■ **DATA TO PROCESS**
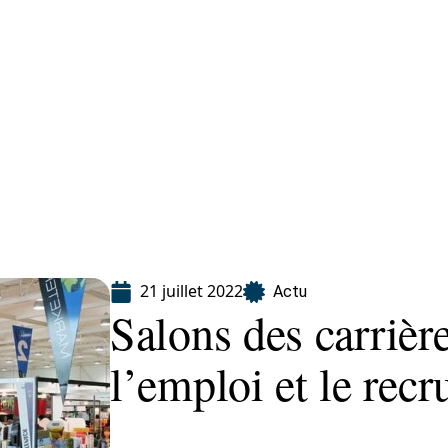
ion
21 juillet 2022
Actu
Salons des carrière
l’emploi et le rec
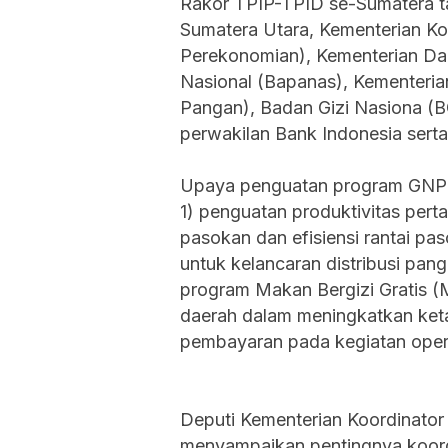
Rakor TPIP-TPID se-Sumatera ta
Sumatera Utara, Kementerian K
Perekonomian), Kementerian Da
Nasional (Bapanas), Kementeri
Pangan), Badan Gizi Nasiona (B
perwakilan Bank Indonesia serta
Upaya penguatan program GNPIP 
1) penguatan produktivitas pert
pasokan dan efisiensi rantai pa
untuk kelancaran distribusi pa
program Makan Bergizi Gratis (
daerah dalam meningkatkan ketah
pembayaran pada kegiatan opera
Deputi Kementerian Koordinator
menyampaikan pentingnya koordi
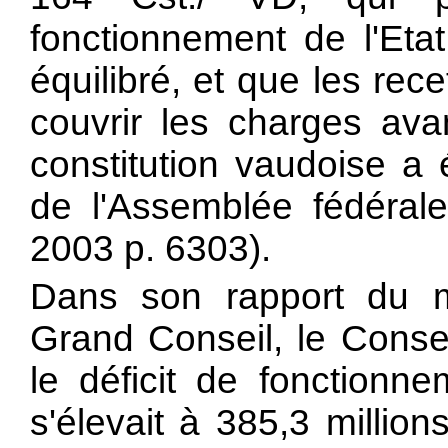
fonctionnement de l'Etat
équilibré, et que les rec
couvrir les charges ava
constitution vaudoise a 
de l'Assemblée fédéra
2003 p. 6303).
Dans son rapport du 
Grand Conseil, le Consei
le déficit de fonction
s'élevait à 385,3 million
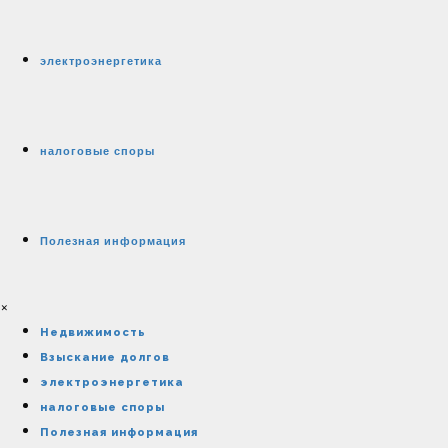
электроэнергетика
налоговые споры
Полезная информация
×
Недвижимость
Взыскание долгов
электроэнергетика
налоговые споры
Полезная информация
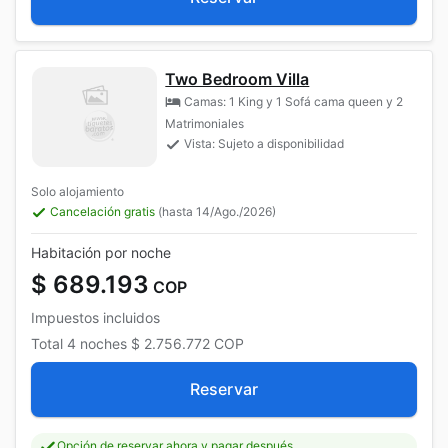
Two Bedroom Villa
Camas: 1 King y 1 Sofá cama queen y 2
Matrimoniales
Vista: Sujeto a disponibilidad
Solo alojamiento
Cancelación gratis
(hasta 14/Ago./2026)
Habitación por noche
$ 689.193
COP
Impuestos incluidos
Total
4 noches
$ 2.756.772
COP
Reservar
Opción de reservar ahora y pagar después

■ **INSTRUCTION**
Edit all of the text in the listing so that each "COP" becomes "pesos colombianos", leaving everything else unchanged. Give the edited lines without the pictures.

■ **ANSWER SECTION**
ion
21 juillet 2022
Actu
Salons des carrière
l’emploi et le rec
Rakor TPIP-TPID se-Sumatera ta
Sumatera Utara, Kementerian K
Perekonomian), Kementerian Da
Nasional (Bapanas), Kementeri
Pangan), Badan Gizi Nasiona (B
perwakilan Bank Indonesia serta
Upaya penguatan program GNPIP 
1) penguatan produktivitas pert
pasokan dan efisiensi rantai pa
untuk kelancaran distribusi pa
program Makan Bergizi Gratis (
daerah dalam meningkatkan ketah
pembayaran pada kegiatan opera
Deputi Kementerian Koordinator
menyampaikan pentingnya koordi
fonctionnement de l'Etat
équilibré, et que les rec
couvrir les charges ava
constitution vaudoise a 
de l'Assemblée fédéra
2003 p. 6303).
Dans son rapport du 
Grand Conseil, le Consei
le déficit de fonction
s'élevait à 385,3 million
электроэнергетика
налоговые споры
Полезная информация
×
Недвижимость
Взыскание долгов
электроэнергетика
налоговые споры
Полезная информация
Two Bedroom Villa
Camas: 1 King y 1 Sofá cama queen y 2
Matrimoniales
Vista: Sujeto a disponibilidad
Solo alojamiento
Cancelación gratis
(hasta 14/Ago./2026)
Habitación por noche
$ 689.193
pesos colombianos
Impuestos incluidos
Total
4 noches
$ 2.756.772
pesos colombianos
Reservar
Opción de reservar ahora y pagar después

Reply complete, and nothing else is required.